== ACTION ITEM ==
Give back all the data below exactly as it is shown.

►

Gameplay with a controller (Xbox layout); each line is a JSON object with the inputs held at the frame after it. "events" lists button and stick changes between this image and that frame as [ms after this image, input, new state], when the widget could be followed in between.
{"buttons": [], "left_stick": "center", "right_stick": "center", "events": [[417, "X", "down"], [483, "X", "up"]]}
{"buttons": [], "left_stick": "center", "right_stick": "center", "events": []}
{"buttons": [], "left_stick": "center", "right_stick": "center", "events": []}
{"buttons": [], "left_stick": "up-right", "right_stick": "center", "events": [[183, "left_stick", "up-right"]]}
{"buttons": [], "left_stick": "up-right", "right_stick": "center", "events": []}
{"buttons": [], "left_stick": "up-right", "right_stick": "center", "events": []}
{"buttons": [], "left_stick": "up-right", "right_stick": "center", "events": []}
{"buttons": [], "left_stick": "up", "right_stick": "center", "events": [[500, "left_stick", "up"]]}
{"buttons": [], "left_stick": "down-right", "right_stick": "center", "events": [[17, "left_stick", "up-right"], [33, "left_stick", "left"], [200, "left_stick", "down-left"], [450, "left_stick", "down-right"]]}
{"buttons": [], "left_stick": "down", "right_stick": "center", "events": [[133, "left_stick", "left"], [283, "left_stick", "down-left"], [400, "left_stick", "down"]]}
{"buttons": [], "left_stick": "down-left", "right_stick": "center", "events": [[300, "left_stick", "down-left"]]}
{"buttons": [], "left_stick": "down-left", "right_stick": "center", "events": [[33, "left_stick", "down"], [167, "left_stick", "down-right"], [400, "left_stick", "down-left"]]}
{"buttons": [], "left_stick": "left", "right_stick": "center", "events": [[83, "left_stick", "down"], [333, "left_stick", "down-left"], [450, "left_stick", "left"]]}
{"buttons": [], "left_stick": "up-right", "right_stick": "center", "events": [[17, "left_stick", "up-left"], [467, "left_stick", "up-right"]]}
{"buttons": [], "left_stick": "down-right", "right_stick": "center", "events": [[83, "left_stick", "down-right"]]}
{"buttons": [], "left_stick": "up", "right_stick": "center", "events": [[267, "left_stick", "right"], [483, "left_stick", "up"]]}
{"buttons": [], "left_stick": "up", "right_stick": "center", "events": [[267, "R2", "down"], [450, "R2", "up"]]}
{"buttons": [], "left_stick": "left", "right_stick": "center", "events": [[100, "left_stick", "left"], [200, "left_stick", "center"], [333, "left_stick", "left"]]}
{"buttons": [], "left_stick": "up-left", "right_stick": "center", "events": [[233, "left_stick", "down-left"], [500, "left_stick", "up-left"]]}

◄

== RESULT BELOW ==
Gameplay with a controller (Xbox layout); each line is a JSON object with the inputs held at the frame after it. "events" lists button and stick changes between this image and that frame as [ms after this image, input, new state], when the widget could be followed in between.
{"buttons": [], "left_stick": "center", "right_stick": "center", "events": [[417, "X", "down"], [483, "X", "up"]]}
{"buttons": [], "left_stick": "center", "right_stick": "center", "events": []}
{"buttons": [], "left_stick": "center", "right_stick": "center", "events": []}
{"buttons": [], "left_stick": "up-right", "right_stick": "center", "events": [[183, "left_stick", "up-right"]]}
{"buttons": [], "left_stick": "up-right", "right_stick": "center", "events": []}
{"buttons": [], "left_stick": "up-right", "right_stick": "center", "events": []}
{"buttons": [], "left_stick": "up-right", "right_stick": "center", "events": []}
{"buttons": [], "left_stick": "up", "right_stick": "center", "events": [[500, "left_stick", "up"]]}
{"buttons": [], "left_stick": "down-right", "right_stick": "center", "events": [[17, "left_stick", "up-right"], [33, "left_stick", "left"], [200, "left_stick", "down-left"], [450, "left_stick", "down-right"]]}
{"buttons": [], "left_stick": "down", "right_stick": "center", "events": [[133, "left_stick", "left"], [283, "left_stick", "down-left"], [400, "left_stick", "down"]]}
{"buttons": [], "left_stick": "down-left", "right_stick": "center", "events": [[300, "left_stick", "down-left"]]}
{"buttons": [], "left_stick": "down-left", "right_stick": "center", "events": [[33, "left_stick", "down"], [167, "left_stick", "down-right"], [400, "left_stick", "down-left"]]}
{"buttons": [], "left_stick": "left", "right_stick": "center", "events": [[83, "left_stick", "down"], [333, "left_stick", "down-left"], [450, "left_stick", "left"]]}
{"buttons": [], "left_stick": "up-right", "right_stick": "center", "events": [[17, "left_stick", "up-left"], [467, "left_stick", "up-right"]]}
{"buttons": [], "left_stick": "down-right", "right_stick": "center", "events": [[83, "left_stick", "down-right"]]}
{"buttons": [], "left_stick": "up", "right_stick": "center", "events": [[267, "left_stick", "right"], [483, "left_stick", "up"]]}
{"buttons": [], "left_stick": "up", "right_stick": "center", "events": [[267, "R2", "down"], [450, "R2", "up"]]}
{"buttons": [], "left_stick": "left", "right_stick": "center", "events": [[100, "left_stick", "left"], [200, "left_stick", "center"], [333, "left_stick", "left"]]}
{"buttons": [], "left_stick": "up-left", "right_stick": "center", "events": [[233, "left_stick", "down-left"], [500, "left_stick", "up-left"]]}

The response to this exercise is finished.